For $10 and a $2 contribution to the plant’s coffee fund, we walk out of there with two bundles of staves, more than enough, I hope, to make to repairs.
By noon I am back on a bus to Santa Domingo. No luxury bus this time; another long-distance local bus. It takes four hours to get to its destination and then I wait an hour on the station paltform withmy bundles of wood for the next Chicken Bus to Bahia leaving at 1400. The bus is hot and packed with families and schoolboys and girls from the countryside when we pull out of the station.

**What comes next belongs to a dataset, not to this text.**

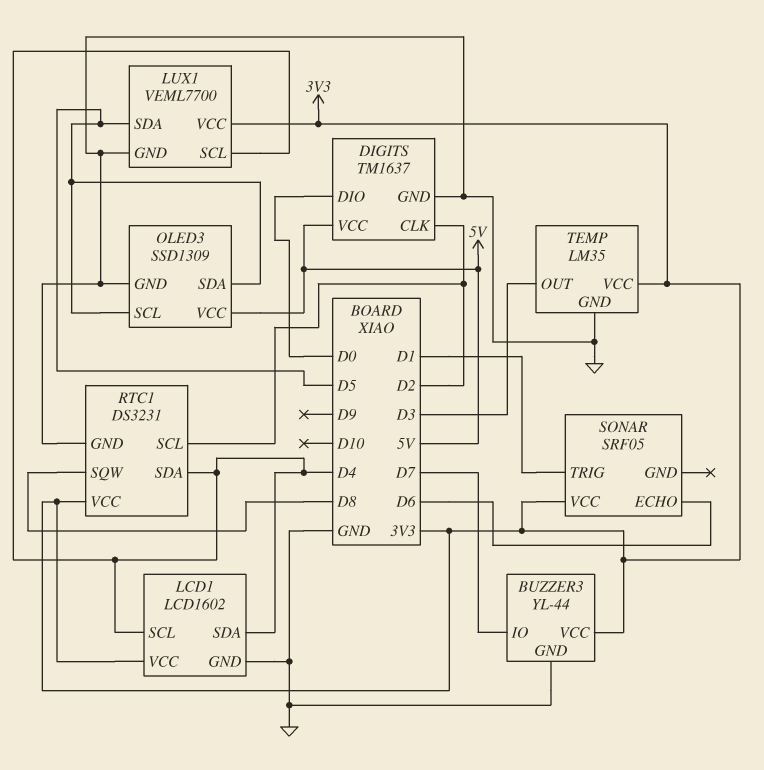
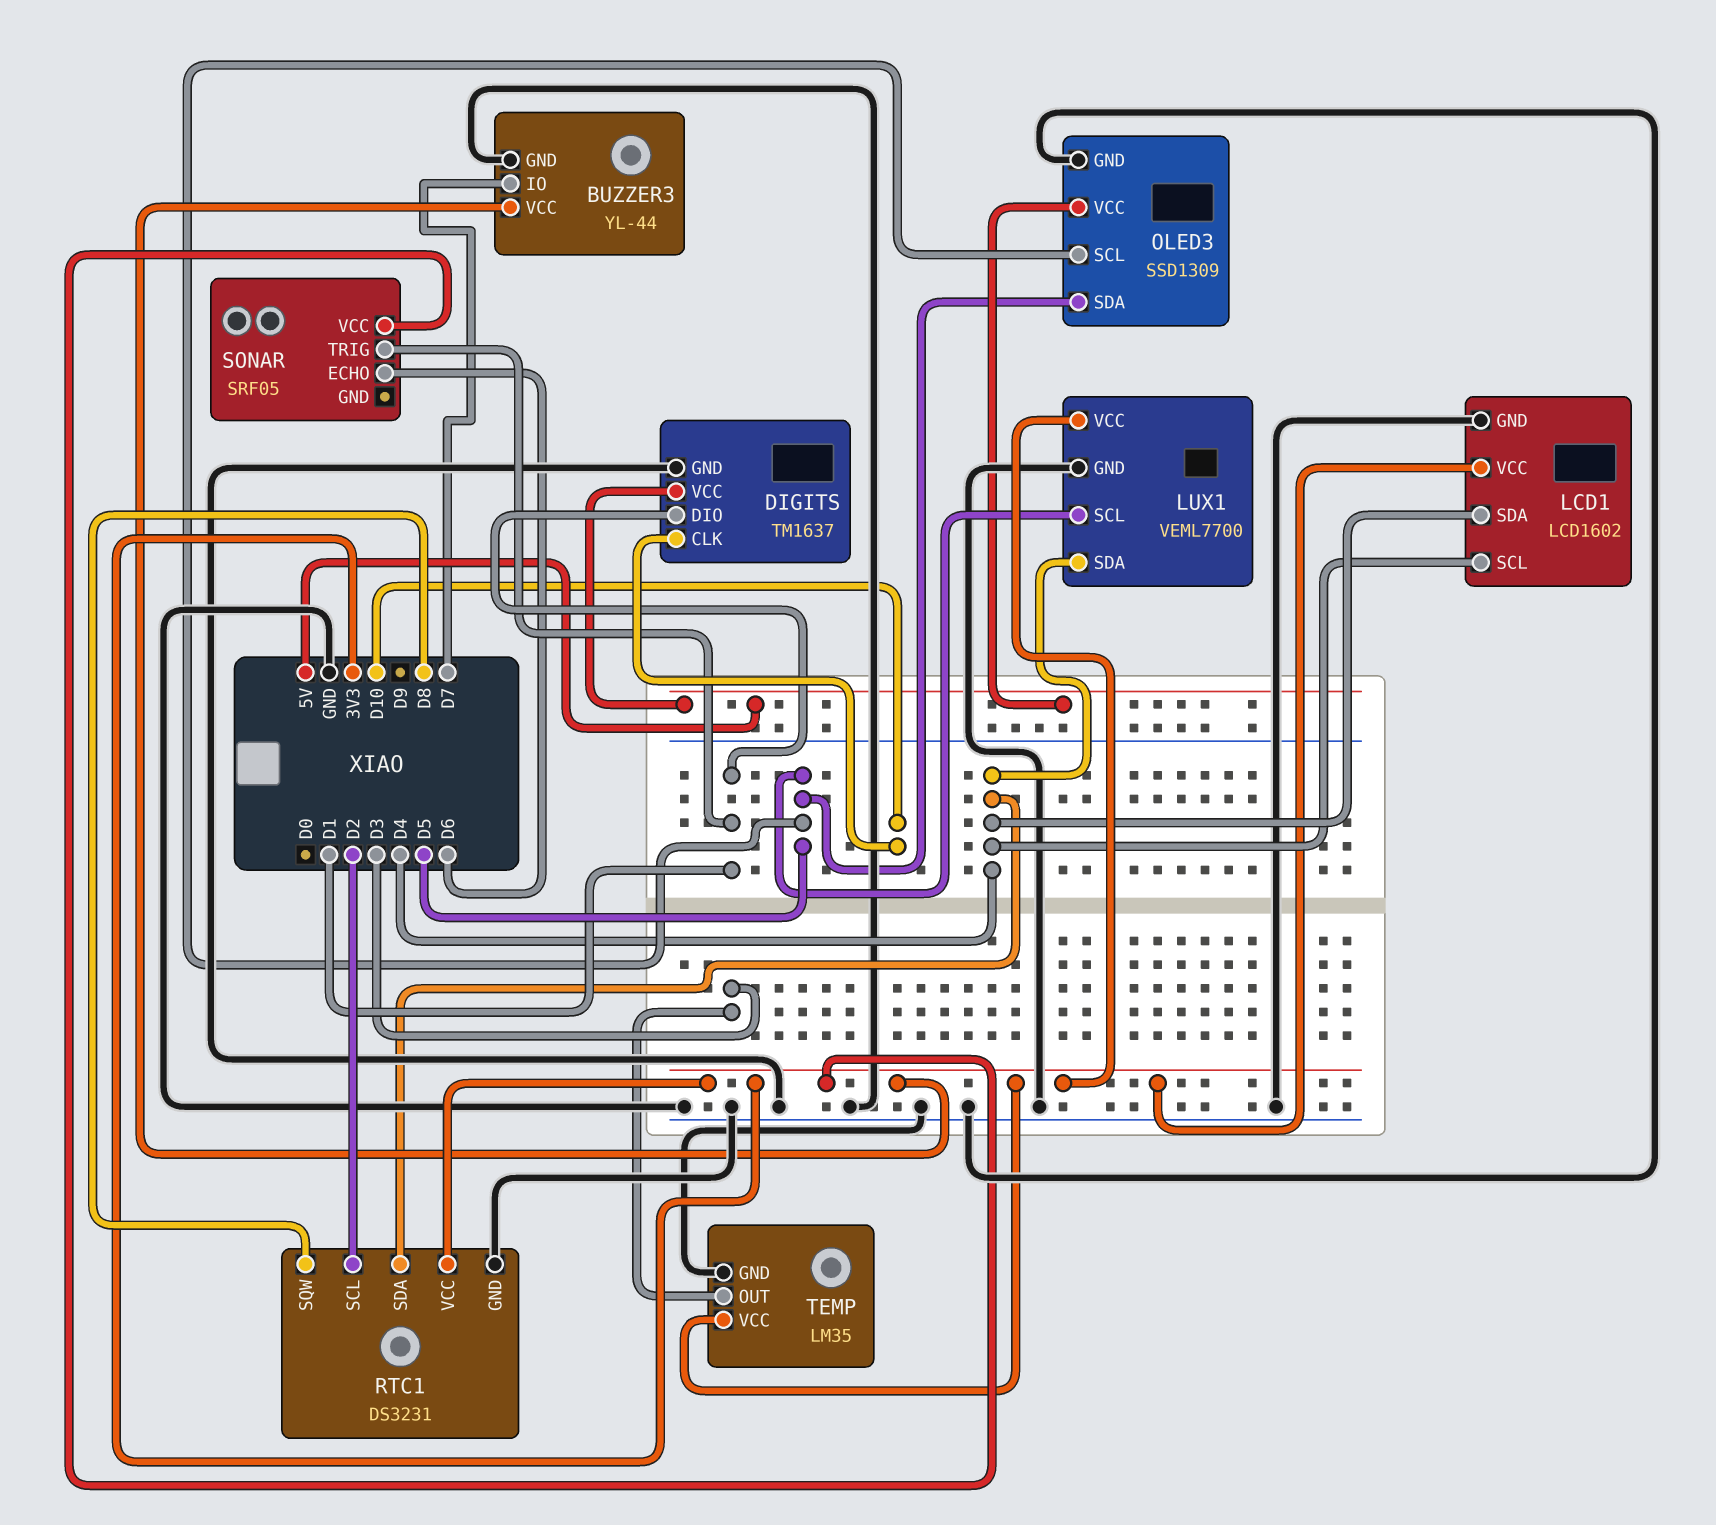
DIGITS pin CLK: D2 -> D10
DIGITS pin DIO: D0 -> D1
LUX1 pin SCL: D4 -> D5
LUX1 pin SDA: D5 -> D4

The brakes are running hot and we are over the engine. My seat is also right over the axle of the Hino buss. Hino is basically a Chinese truck chassis cum engine with a locally fabricated bus body bolted on. Unlike the Ejecutivo, it is sprung like a truck and Ecuador’s roads are for the most part very bad. The country has been financially broke for years despite its oil millions. The road through the passes from Quito was a toll road so has its own source of financing. It is therefore in good shape. The rest of the country, however, lives with very curvy, frequently very neglected “highways”. The bus shakes and rattles and rolls for six hours to Chone and on to Bahia. I started the day with a bit of a headache and nausea from the high altitude in Quito. By the time we hit Chone I have a splitting headache am was ready to throw up and throw up boating with the contents of my stomach. Fortunately, I find my aspirin and swill down a few bottles of water. By the time we are back in Bahia I am feeling pretty grotty but at least most of the headache is gone and I am looking forward to a good nights sleep aboard Vilisar.